You have to admire the optimism and resilience that’s so abundant in Western Australia.
Having spent most of last week in Perth meeting with mining companies and contractors, it appears very few lessons have been learned (or remembered) from the biggest commodity rout in recent history. On the back of 9 months of surging commodity prices it appears many companies are expanding once again, and in the process adding more dirt to what are likely to be heavily over-supplied markets through 2018-19.
As ever, it’s far more important to put what companies are saying to one side and focus on what they’re actually doing, which means prioritising conversations with mining contractors.

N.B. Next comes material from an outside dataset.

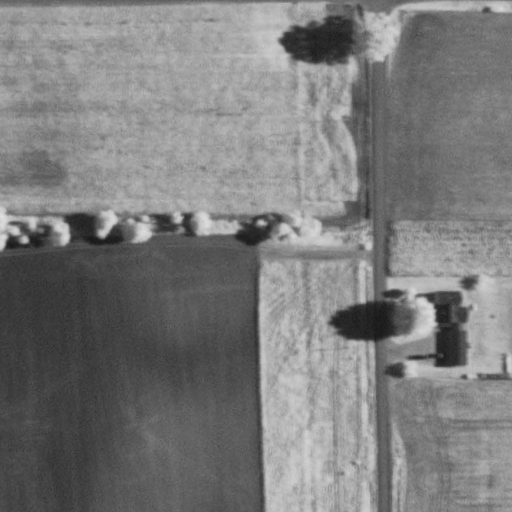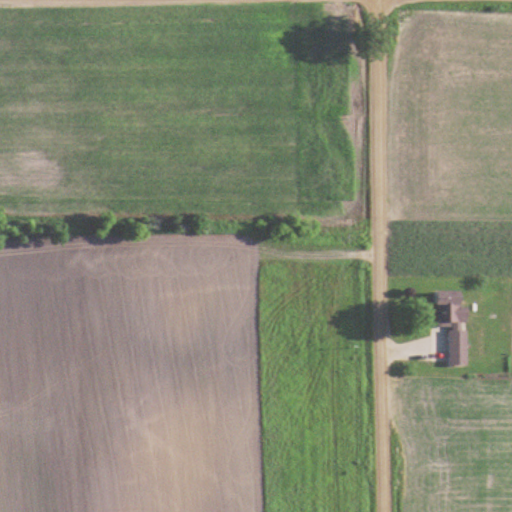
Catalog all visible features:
road: (378, 256)
building: (453, 324)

From our conversations, we learned:
- In many cases expansion work has now been re-termed as “sustaining” work to avoid signalling markets;
- Having run down trucking and equipment fleets there is now chronic tightness in these markets, with forward orders and pricing rebounding sharply (returns on some recent distressed debt deals must be eye-wateringly high); and
- Red flags are beginning to emerge, with some of the higher cost mineral deposits which are only viable on surge pricing are now being developed (e.g .Atlas Iron).
While the past excesses of the WA economy are not (yet) apparent, the willingness for companies to extrapolate spiking commodity prices is hardly a new theme (buyers beware!). And having been elected on a job creation mantra it will be interesting to see how the new McGowan Government will fare – creating 50,000 new jobs will be no small feat in an environment where many thousands have already been lost.
We continue to have high conviction in our underweight Resources position, and are focused on owning those companies that will demonstrate their resilience when gravity kicks in.